The people said systemic risks posed by DHFL’s debt pile may have altered Sebi’s view, which till recently had reservations on 'standstill' agreements. DHFL's outstanding debt stands at Rs 90,000 crore, similar to that of IL&FS. Overall, 160 MF schemes were exposed to the tune of Rs 4,200 crore as of May-end, before the DHFL
default triggered industry-wide markdowns.
“This one-time relaxation will enable MFs to create a ‘special’ side-pocket for the DHFL’s resolution plan. This will be subject to approval from trustees and be a voluntary option for MFs,” said an industry official, requesting anonymity.
"Finally, MFs will have to take a call on whether becoming part of the ICA is a prudent move, and should look at legal options," the official added. An email query sent to Sebi
didn't elicit a response at the time of going press. People in the know said the finance ministry is also likely to give inputs to Sebi.
Industry sources suggested the major hurdle in giving such a relaxation could be the fact that the credit event (DHFL
debentures downgraded to below-investment grade) happened 2-3 months ago.
Sebi's December circular on side-pocketing said the decision on side-pocket needs to be taken on the day of credit event.

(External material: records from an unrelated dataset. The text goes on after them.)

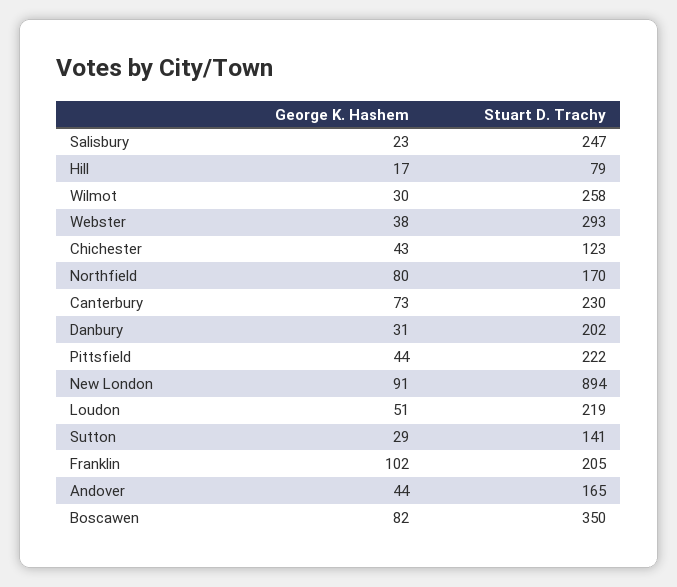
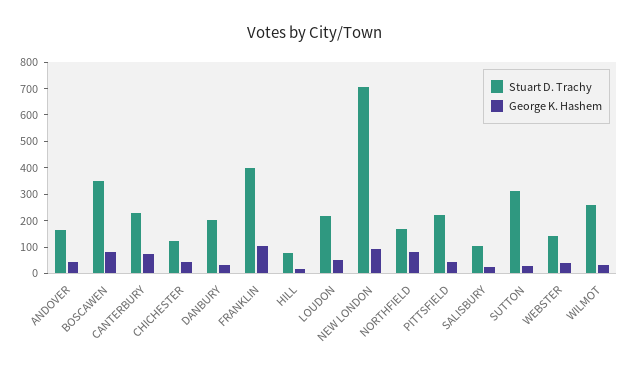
Stuart D. Trachy, Salisbury: 247 -> 100
Stuart D. Trachy, Webster: 293 -> 150
Stuart D. Trachy, New London: 894 -> 700
Stuart D. Trachy, Sutton: 141 -> 300
Stuart D. Trachy, Franklin: 205 -> 400

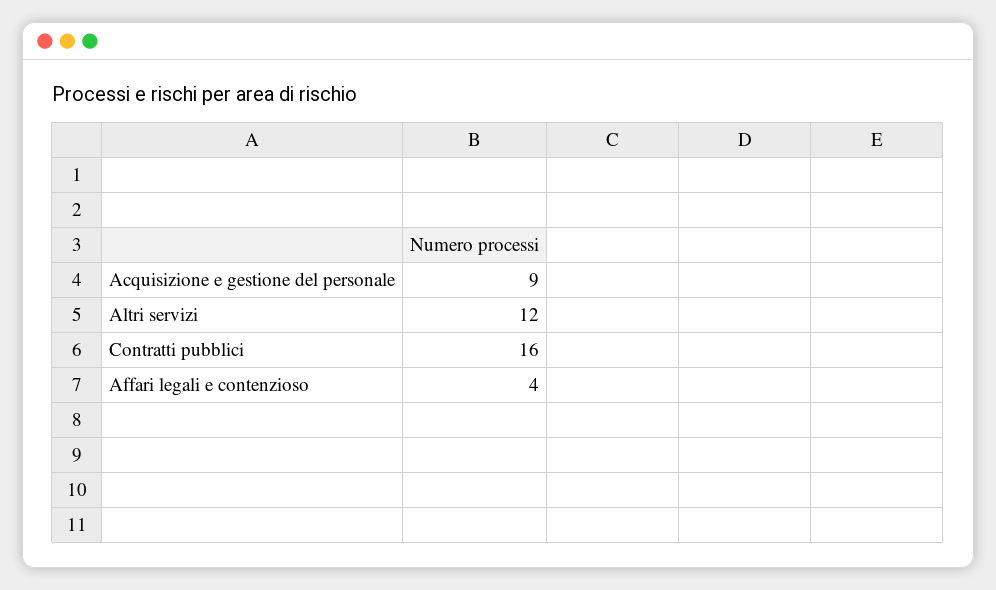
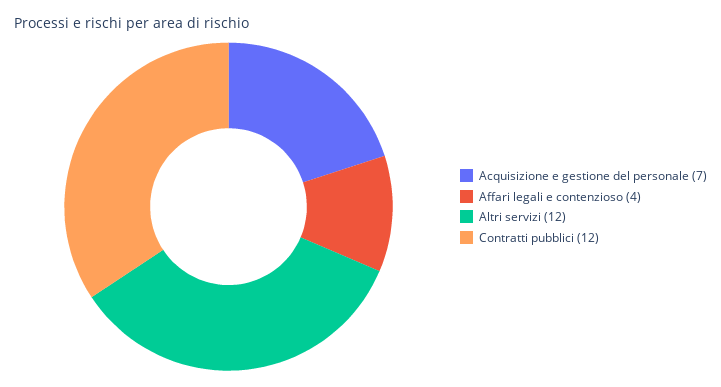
Acquisizione e gestione del personale: 9 -> 7
Contratti pubblici: 16 -> 12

On Friday, DSP MF said it was taking the legal route to recover its dues of Rs 75 crore related to commercial papers (CPs) that matured on June 25.
Responding to a query, the fund house categorically stated it had no intention of disturbing the ICA process.
The fund house added that legal proceedings are related to DHFL’s balance dues it said it would clear in two days from the maturity date. An email sent to DHFL was unanswered at the time of going to press.
According to industry sources, most MFs still prefer the ICA over legal options. "It is possible that more MFs are yet to receive dues related to these CPs.
However, most fund houses feel DHFL needs to remain a going-concern for optimum recovery," said a fund manager, requesting anonymity.
“A long-drawn legal proceeding could adversely impact the resolution process. It may also deter strategic investors,” he added. The CPs in question matured few days before the ICA's reference date (June 29) — the date when lenders refer the borrower for resolution under the ICA.
Among other regulatory requirements, MFs need to incorporate the provision of ‘segregated-portfolio’ in the scheme information documents, along with adequate disclosures, before they can use the side-pocket mechanism.
As the provision of ‘segregated-portfolio’ is a change in fundamental attribute of the scheme, it also requires the scheme to give a 30-day exit-load free window to investors. Further, MFs need to put in place a detailed policy on the creation of a segregated portfolio, which is approved by the trustees.
The regulator’s stance on MFs on ‘standstill’ agreements had put fund houses in a dilemma on whether they could be part of the ICA, given that relaxation of repayment terms was key to the framework.
In June, Sebi chairman Ajay Tyagi
had said the regulator doesn't recognise 'standstill' agreements with promoters. Earlier this year, MFs had entered into an agreement with Essel promoters to extend the debt repayment timeline.
“However, with the banking system driving the resolution process and other regulators coming on board, Sebi may have to look at DHFL as a special case,” said a fund manager.